Такие имитационные игры широко распространены среди многих млекопитающих: они включают шутливые схватки, шутливые боевые кличи, шутливые призывы о помощи, а также шутливые приказы, имитирующие некоторых взрослых. (Это может приводить к наделению их именами, возможно — именами, имеющими цель быть описательными.)

Разыгрывание ролей может сопровождаться нечленораздельными звуками и болтовней и это может создать потребность в чем-то вроде описательного или объяснительного комментария. Таким путем может развиться потребность в рассказывании историй в ситуациях, в которых дескриптивный характер историй ясен с самого начала. И таким образом человеческий язык мог быть впервые изобретен детьми, играющими или разыгрывающими роли, быть может как тайный групповой язык (дети до сих пор иногда изобретают такие языки). Его затем могли перенять у них матери (как изобретения детенышей японских обезьян, см. ранее) и лишь позднее, с изменениями, взрослые самцы. (Есть еще языки, в которых сохранились грамматические формы, указывающие на пол говорящего.) А из рассказывания историй — или как часть его — и из описаний положений дел могли развиться объяснительный рассказ-миф, а затем и сформулированная на языке объяснительная теория.

Потребность в описательном рассказе, а может быть и в пророчестве, с ее громадной биологической значимостью, могла со временем закрепиться генетически. Огромное преимущество, особенно в военном деле, обеспечиваемое наличием дескриптивного языка, создает новое селективное давление, и это, возможно, объясняет удивительно быстрый рост человеческого мозга.

Жаль, что это умозрительное предположение вряд ли сможет когда-либо стать проверяемым. (Даже если бы нам удалось побудить детенышей японских обезьян проделать все, о чем я сейчас говорил, это нельзя было бы считать его проверкой.) Однако и без этого у него есть то преимущество, что оно рассказывает нам объяснительную историю о том, как могли обстоять дела — как мог возникнуть гибкий и описательный человеческий язык — дескриптивный язык, с самого начала открытый, способный к почти бесконечному развитию, стимулирующий воображение и ведущий к волшебным сказкам, к мифам, к объяснительным теориям и в конечном счете к "культуре".

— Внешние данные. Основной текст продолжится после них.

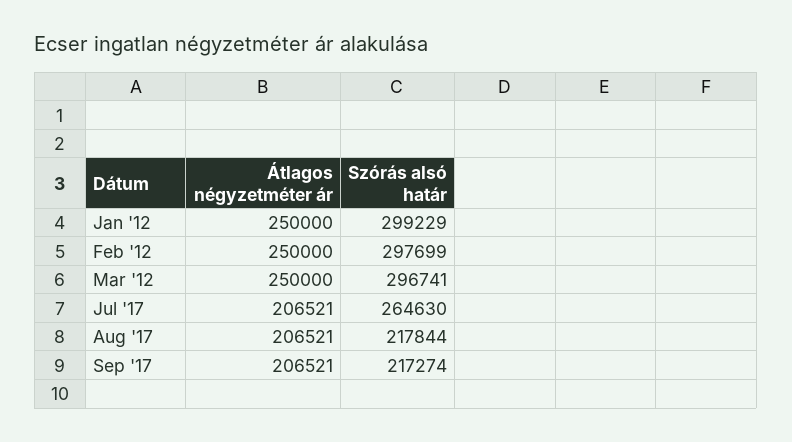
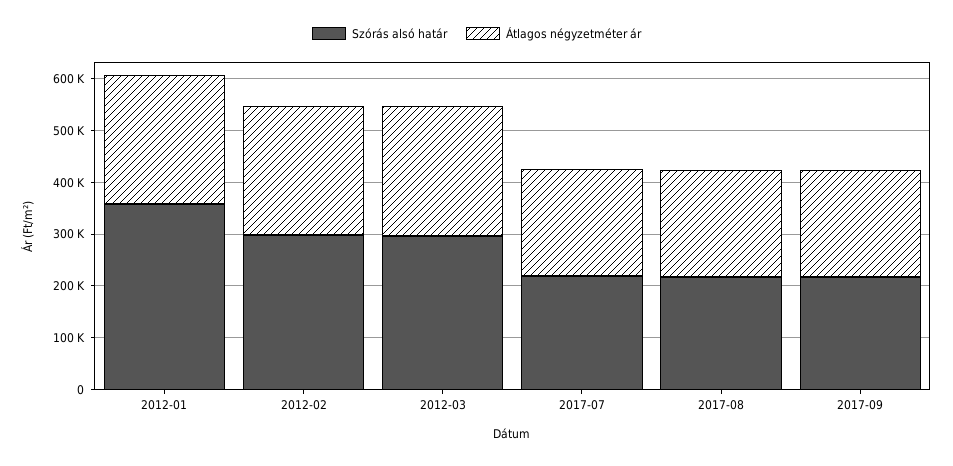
Szórás alsó határ, Jan '12: 299229 -> 360000
Szórás alsó határ, Jul '17: 264630 -> 220000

Я чувствую, что мне следует привлечь здесь внимание к истории Элен Келлер (см. Popper and Eccles, 1977): это один из самых интересных случаев, показывающих врожденную потребность ребенка в активном освоении человеческого языка и в его очеловечивающем влиянии. Мы можем предположить, что эта потребность закодирована в ДНК вместе с многими другими предрасположениями.

7. От амебы до Эйнштейна

Животные и даже растения приобретают знания методом проб и ошибок или, точнее, методом опробования тех или иных активных движений, тех или иных априорных изобретений и устранением тех из них, которые "не подходят", которые недостаточно хорошо приспособлены. Это имеет силу для амебы (см. Jennings, 1906), и это имеет силу для Эйнштейна. В чем основная разница между ними?

Я думаю, что у них по-разному происходит устранение ошибок. В случае амебы любая грубая ошибка может быть устранена устранением амебы. Ясно, что в случае Эйнштейна дело обстоит не так; он знает, что будет совершать ошибки, и активно ищет их. Однако не удивительно, что большинство людей унаследовали от амебы сильное нежелание как совершать ошибки, так и признавать, что они их совершили! Тем не менее бывают исключения: некоторые люди не имеют ничего против совершения ошибок, если только есть шанс обнаружить их и — если ошибка обнаружена — начать всю работу сначала. Таким был Эйнштейн, и таковы большинство ученых творческого склада: в противоположность другим организмам, человеческие существа используют метод проб и ошибок сознательно (если только он не стал для них второй натурой). Похоже, есть два типа людей: те, кто находится под чарами унаследованного отвращения к ошибкам и потому боится их и боится их признавать, и те, кто тоже хотел бы избегать ошибок, но знает, что мы чаще ошибаемся, чем не ошибаемся, кто узнал (методом проб и ошибок), что может противостоять этому, активно ища свои собственные ошибки. Люди первого типа мыслят догматически; люди второго типа — это те, кто научился мыслить критически. (Говоря "научился", я хочу выразить свое предположение, что различие между этими двумя типами основано не на наследственности, а на обучении.) Теперь я сформулирую мой пятый тезис:

Пятый тезис. В ходе эволюции человека необходимой предпосылкой критического мышления была дескриптивная функция человеческого языка: именно дескриптивная функция делает возможным критическое мышление.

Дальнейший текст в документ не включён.